Department of Anthropology
Main Quad - Building 50
Room 51A (Colloquium Room)


As the headiest days of Reform and Opening settle into difficulty breathing, breakneck social and economic change sit alongside strange weather as two material substantiations of China's contemporary. In a dust storm event, not only does particulate air pollution spike in the spectacular centers of Chinese political authority, but the country's land physically shifts into an aerosol that tangles airspaces into one another, enters bodies, and, I argue, foments experimental political formations out of late socialist institutions. This talk investigates China's meteorological contemporary through aerosol transitions that scaffold emergent modes of political attention and intervention. First, the country's upwind deserts are enacted as potential storm events, and, second, urban air as a particulate aerosol, a massively-distributed solid rather than a benign emptiness.

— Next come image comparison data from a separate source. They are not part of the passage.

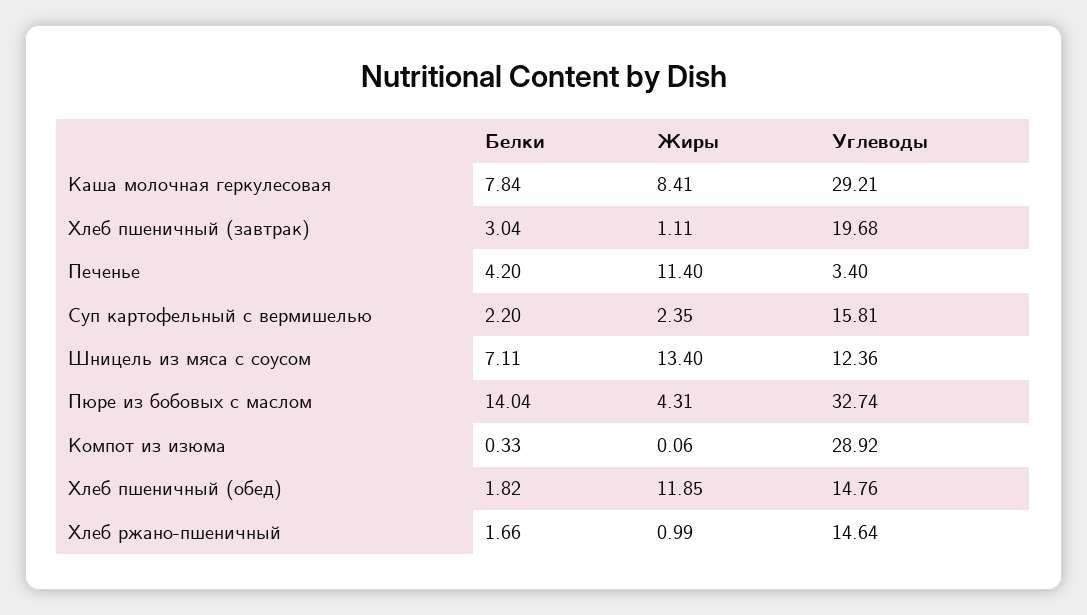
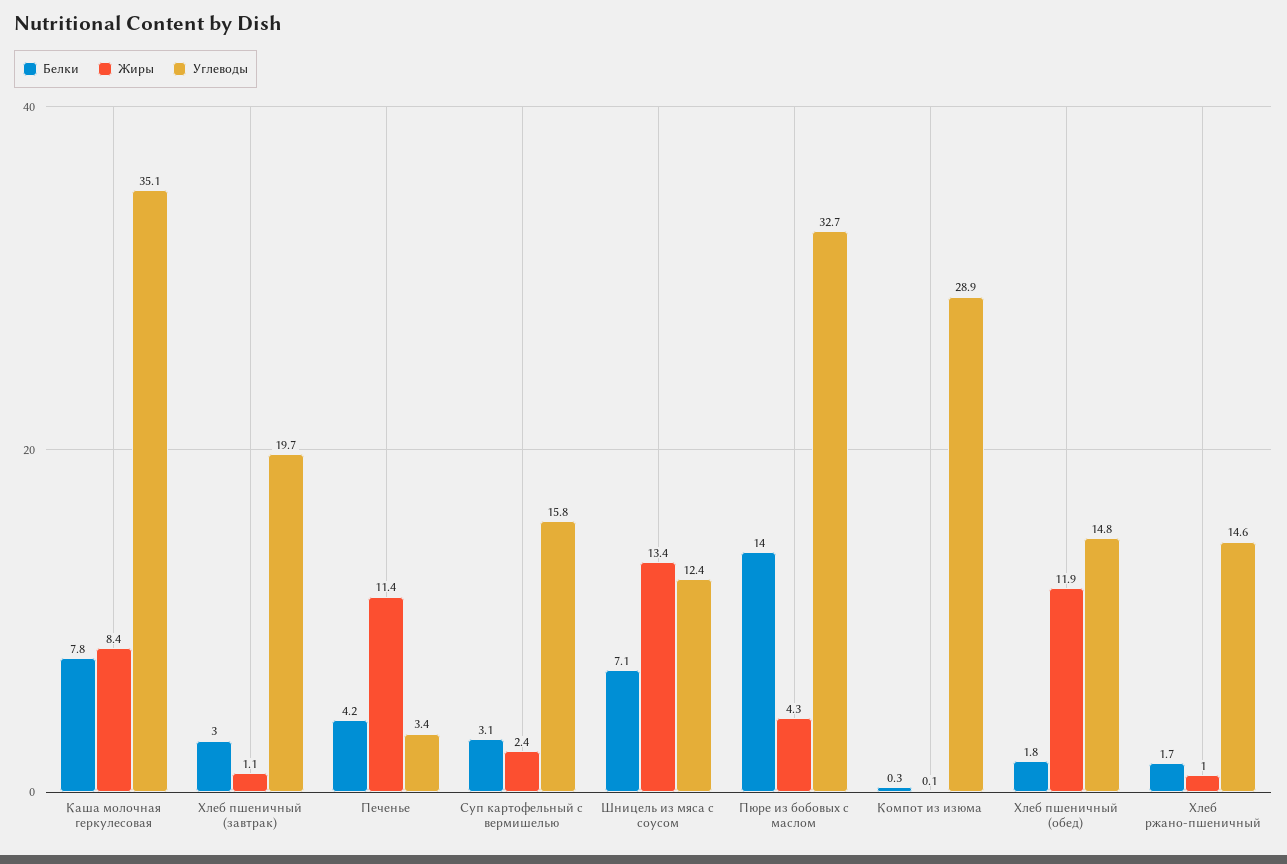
Углеводы, Каша молочная геркулесовая: 29.21 -> 35.1
Белки, Суп картофельный с вермишелью: 2.2 -> 3.1

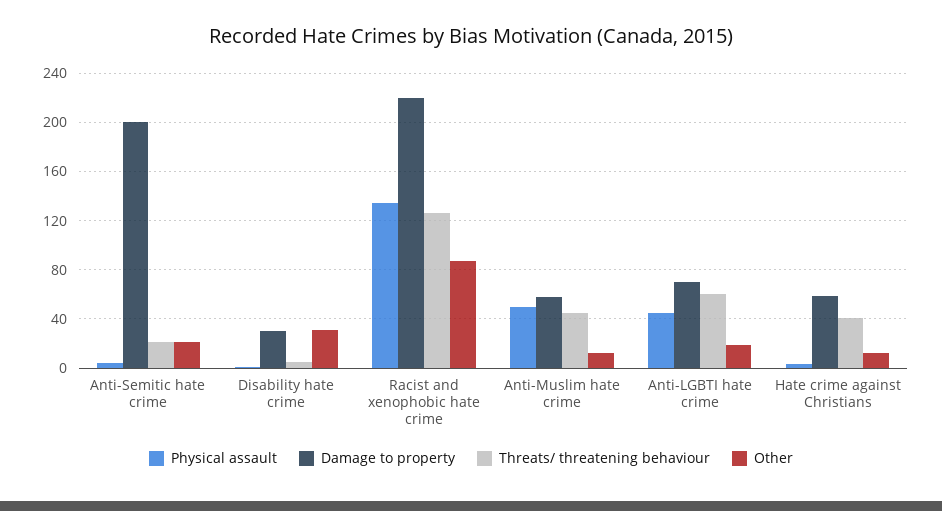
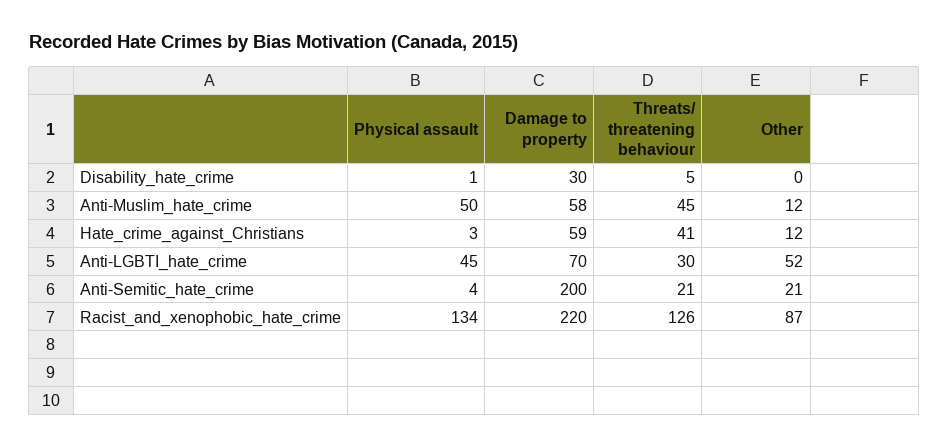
Other, Disability hate crime: 30 -> 0
Threats/ threatening behaviour, Anti-LGBTI hate crime: 60 -> 30
Other, Anti-LGBTI hate crime: 20 -> 52

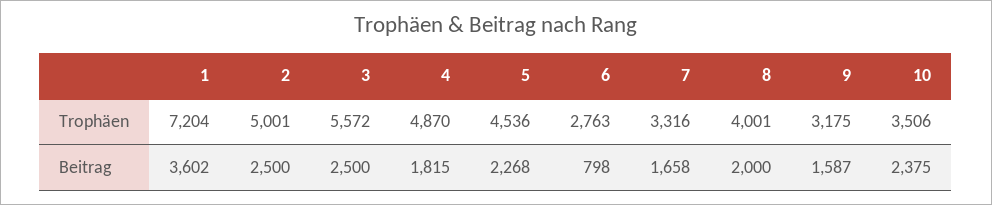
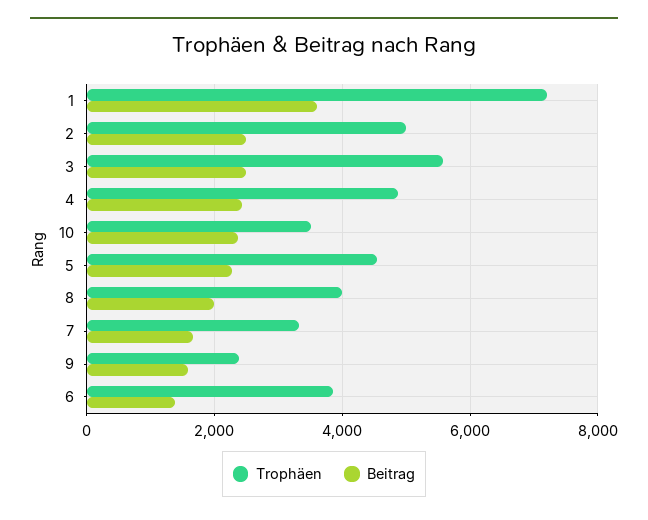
Trophäen, 6: 2763 -> 3800
Trophäen, 9: 3175 -> 2400
Beitrag, 4: 1815 -> 2400
Beitrag, 6: 798 -> 1400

Land and air thus compose a geo-meteorological map of Chinese social and environmental governance as a contention with earthly interphases, where terra firma is one of only several possible states in a vexing continuum of phases of matter. It takes these moments of phase shift as sites for the condensation of political and ethnographic attention, showing how experiments in transforming and bracing for the meteorologies of China's late socialism drive a series of displacements of socialist and liberal political formations into a cascade of more-than-human entanglements.